Violent video games, the sharing of indecent images on mobile phones, and other types of digital communications, are harming young people’s mental health, MPs warned on Wednesday…*yawns* Not this again? Yet another panic about new technology.
It seems one comes along almost as frequently as iTunes updates…
Sarah Wollaston, chair of the committee, who was a GP for 24 years before becoming a Tory MP in 2010, said: “In the past if you were being bullied it might just be in the classroom. Now it follows [you] way beyond the walk home from school. It is there all the time…Well, it is for those who can’t switch the damned things off, yes.
Might such people not already have some issues before we even begin to look at bullying?
… Voluntary bodies have not suggested stopping young people using the internet. But for some young people it’s clearly a new source of stress.”So you’ll step in where those voluntary bodies (quite sensibly) fear to tread, won’t you? Maybe not now, maybe not for a while, but soon.

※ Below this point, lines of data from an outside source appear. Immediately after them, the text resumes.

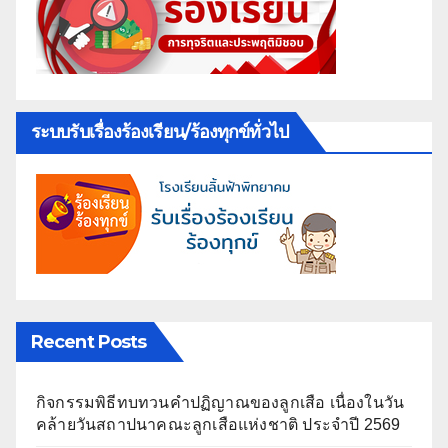
ระบบรับเรื่องร้องเรียน/ร้องทุกข์ทั่วไป
Recent Posts
กิจกรรมพิธีทบทวนคำปฏิญาณของลูกเสือ เนื่องในวัน
คล้ายวันสถาปนาคณะลูกเสือแห่งชาติ ประจำปี 2569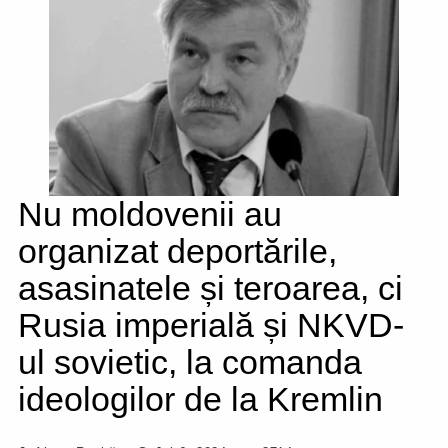
Nu moldovenii au
organizat deportările,
asasinatele și teroarea, ci
Rusia imperială și NKVD-
ul sovietic, la comanda
ideologilor de la Kremlin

You won’t be able to help yourselves.
Lucie Russell, director of campaigns and media at the charity Young Minds, said: “The 24/7 online world has the potential to massively increase young people’s stress levels and multiplies the opportunities for them to connect with others in similar distress. Websites like Tumblr, where there has been recent media focus on self-harm blogs, must do all they can to limit triggering content and that which encourages self-harming behaviour.”What is ‘triggering content’, Lucie? Can you define it sufficiently that businesses have a hope in hell of complying (assuming they want to play the game)? I bet you can’t, because the concept itself is ridiculous, and shifts the onus onto the speaker/writer to have to avoid something that might make a total stranger ‘uncomfortable’.